• [Selected text]:
--- BEGIN ---
I added this Curt 2" receiver to the back of my expandable. The thing I didn't realize is how low it carries my Thule 4 bike rack. It is super sturdy though. I am looking at the North Shore 6 bike vertical rack to carry my family of 5's rides. It seems like they'd be plenty high from the receiver on that rack. Hoping to put hands on one before spending more money though, could anyone advise to how high the bike sits in relation to the height of the reciever?


----------



## owtdorz (Apr 26, 2012)

This is what we use. Thule Xsporter and big Mouth Trays


----------



## Crack Monkey (Sep 25, 2006)

I don't get it... if the trailer has a proper 2" receiver, what would be the problem with putting 4 bikes on the back? I can see a problem with a light-weight trailer, where the bikes would throw off the balance, but that's not the case here - that Lance is probably 2000lbs or more?


----------



## SactoGeoff (Aug 11, 2017)

It's not really about the balance. Well, a little. 2 things. The bike rack makers will not guarantee anything that holds 4 bikes. All of the receiver hitch racks rated for a travel trailer are 2-bike jobbers. Even The HD 1-UP is only guaranteed with 2 bikes (I called). They claim the degree of bounce at the rear of a trailer is too stressful. Some would say throwing 200lbs total weight on the back is a balance issue. Also, and this is the real biggie. Mounting a receiver to the frame in the rear can be a pain. I discovered Lance offers a bolt on accessory mount that attaches to the frame (160lb max weight allowed) There are other solutions out there. But getting any reliable stats about weight is tough. The Lance 1685 I'm shopping is 3800lbs. You should see what an ordeal it can be to mount one to an Airstream....


----------



## Harold (Dec 23, 2003)

Yup. it's the bounce. 

If the receiver holds up under the extra stress from the bouncing, then there's a good chance that the bike rack won't, like the one in my pic.

My camper is very small. 1400lbs fully loaded, with bikes on my tow vehicle. If I were to put 150-ish lbs of bike+rack hanging off the back of my trailer a few extra feet, it'd definitely change the towing dynamics.


----------



## Crack Monkey (Sep 25, 2006)

I'm just not sure I buy that, assuming the receiver is properly designed. A heavy trailer should have shock absorbers and it shouldn't be bouncing any worse than the back of a bus-sized RV with a lot of rear overhang.


----------



## Harold (Dec 23, 2003)

Crack Monkey said:


> I'm just not sure I buy that, assuming the receiver is properly designed. A heavy trailer should have shock absorbers and it shouldn't be bouncing any worse than the back of a bus-sized RV with a lot of rear overhang.


Bus-sized rv's are also on the no-no list for most bike racks.

The problem is the overhang past the rear axle being much longer than for the vehicles bike racks were designed for. The same amount of suspension travel translates to more vertical movement with more overhang. The longer the overhang, the more vertical movement.

My trailer, being small and light, does not have shock absorbers, and that creates its own problems. The manufacturer of my trailer makes it pretty clear that there are serious limits to weight on anything you attach to a rear receiver (if you choose that option - i did not).
--- END ---
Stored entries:
--- BEGIN ---
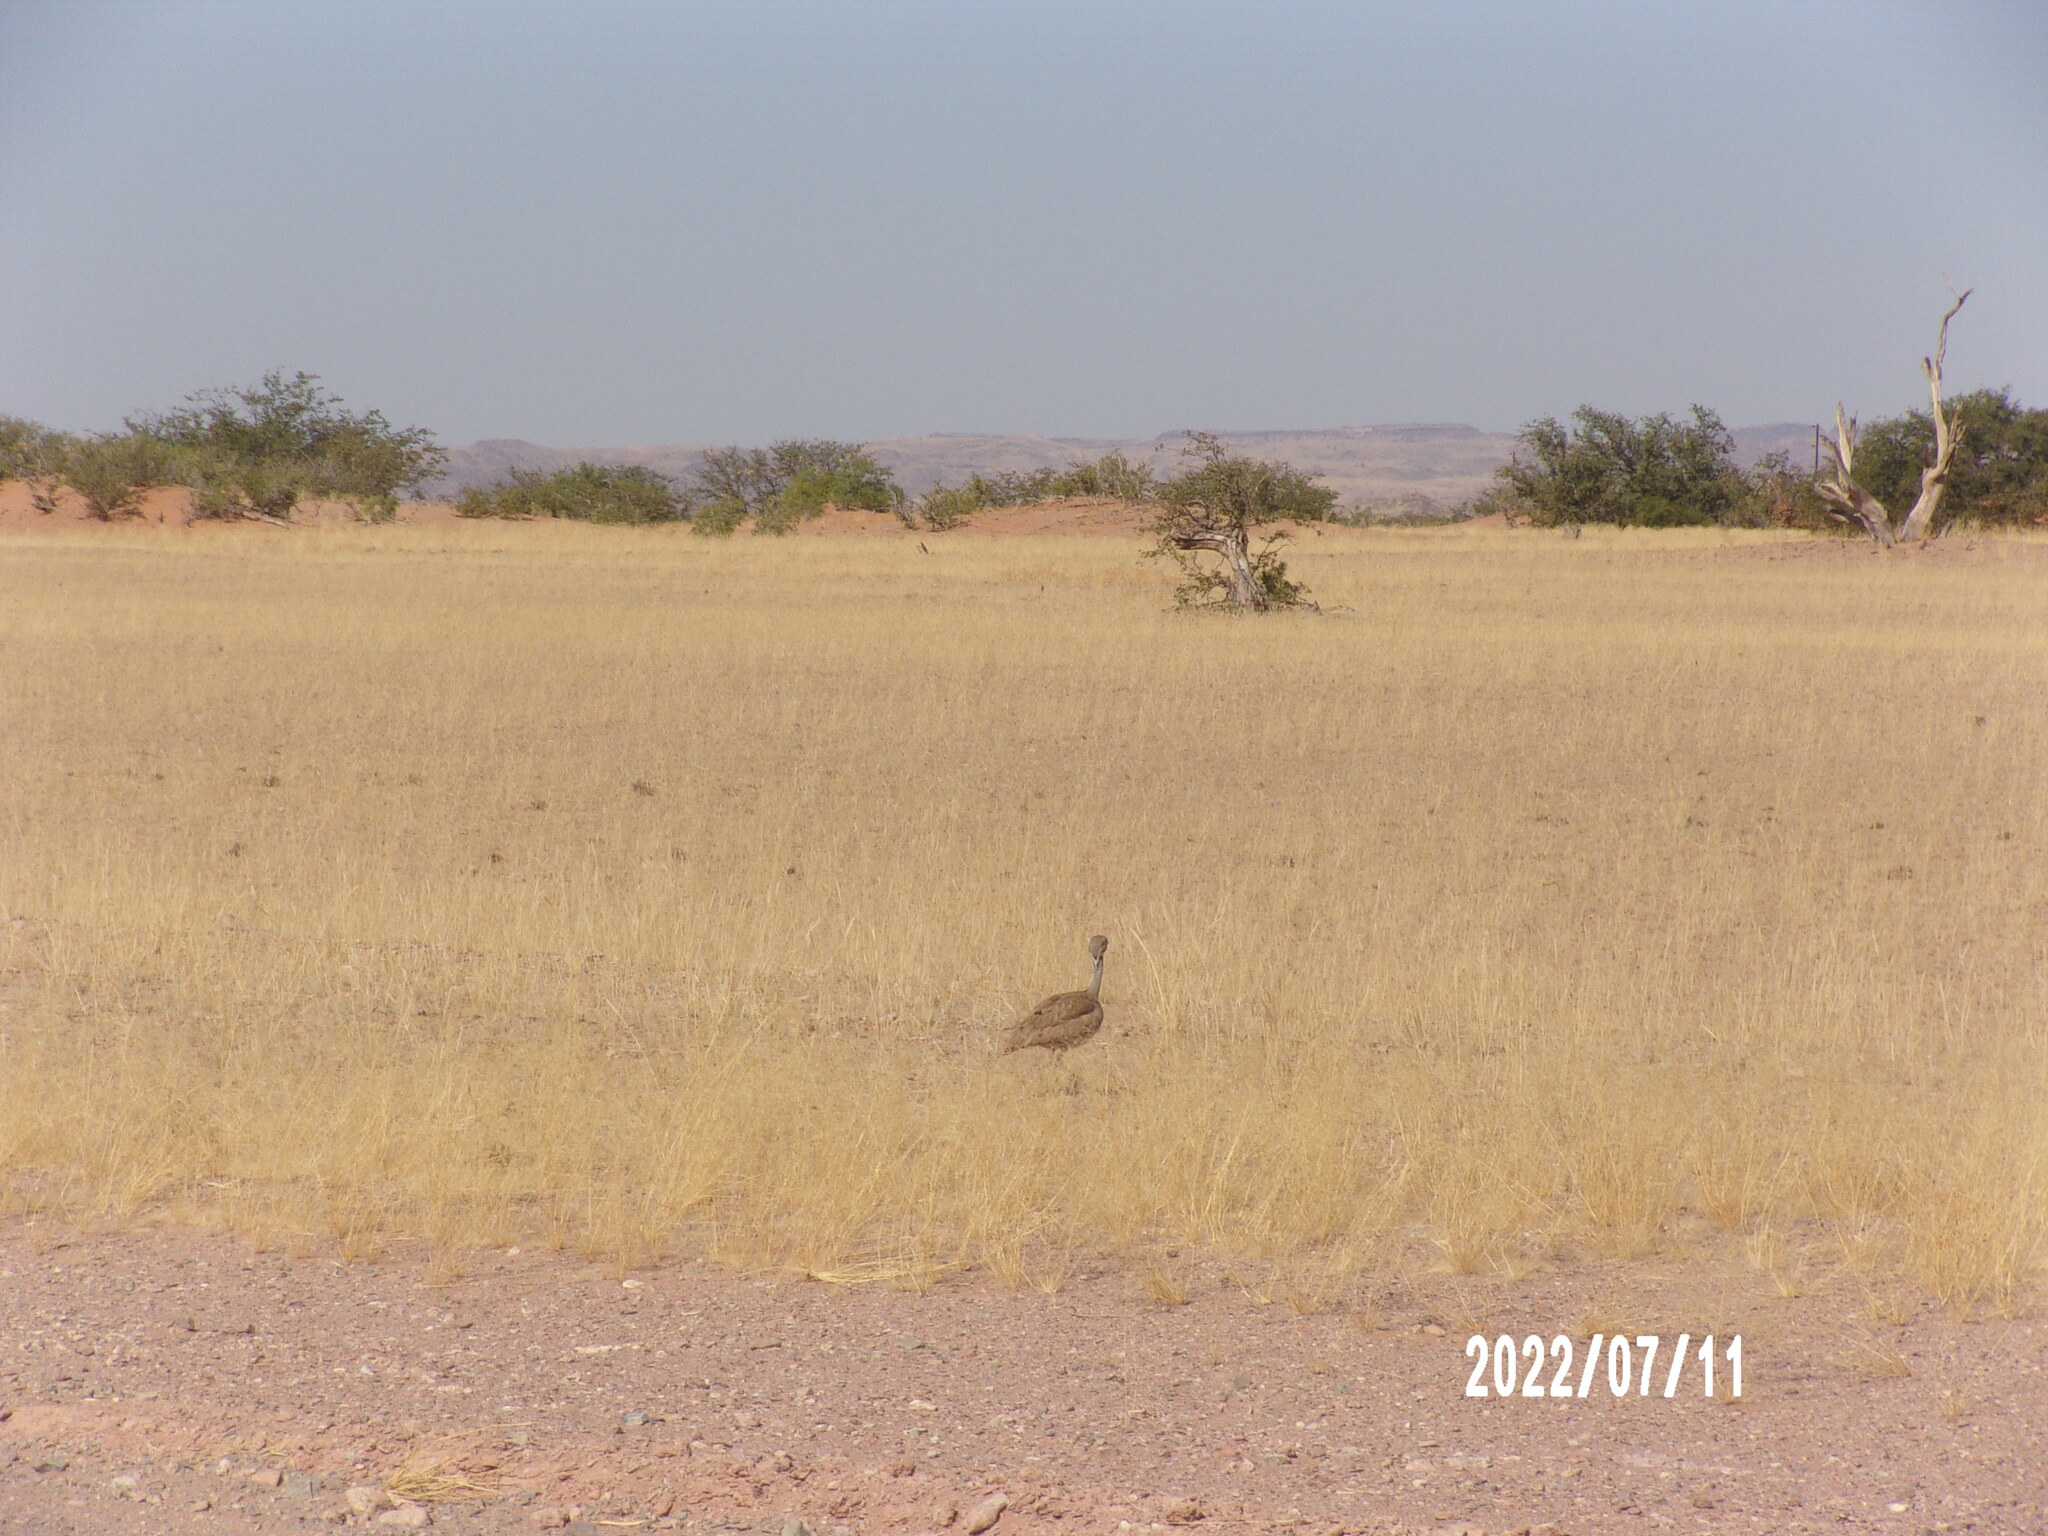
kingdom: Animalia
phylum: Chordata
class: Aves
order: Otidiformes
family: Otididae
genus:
--- END ---
• [Exercise description]:
List every distinct username that appears as a post heading in the forum thread about trailer bike racks.

• [Finished answer]:
owtdorz
Crack Monkey
SactoGeoff
Harold